Just got back from Syracuse, and saw the pics, no surprise where the rust is, that's the pocket behind the petcock, and it never drains.

If you still wanna learn welding, I would cut out any of the really weak spots and take to tack welding plate over the areas.  Tacking it in place will hold it for the next step - MIG.  A MIG can lay down a nice bead, but be careful with the heat...  Get some sheet stock, like what you'd use to patch this tank, and try overlay welding some of them as practice before you tackle overlay welding of the tank.  You can find the correct heat and wire speed settings this way.
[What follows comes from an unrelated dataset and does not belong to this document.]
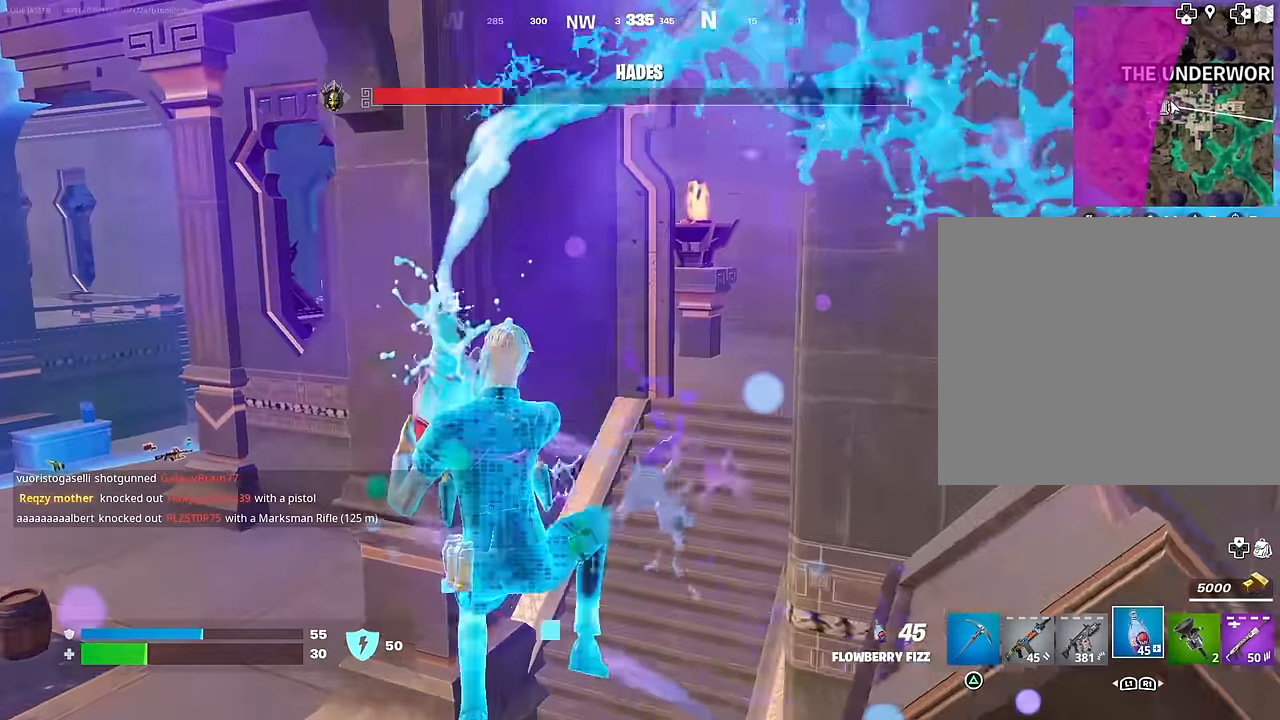
{"buttons": ["R2"], "left_stick": "up-right", "right_stick": "center", "events": [[117, "right_stick", "right"], [233, "right_stick", "center"]]}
If you want the easier fix, take the advice of the drywall screen as reinforcement, kinda like rebar for J-B.  Cut the screen to fit over, and dry fit it while doing so.  Then mix up your J-B and butter/permeate the screen with it, lay it over the area to be patched and work it onto the surface.  A little J-B on the area under won't hurt it, and you'll learn what fiberglass fab is like.   :D  J-B has a 20-30 minute working time, so you don't have to rush.  Gloves are a mandatory item for this procedure, it can be messy.

In either case, DON'T rush it, take your time, if you're not sure testing is always a way to build confidence.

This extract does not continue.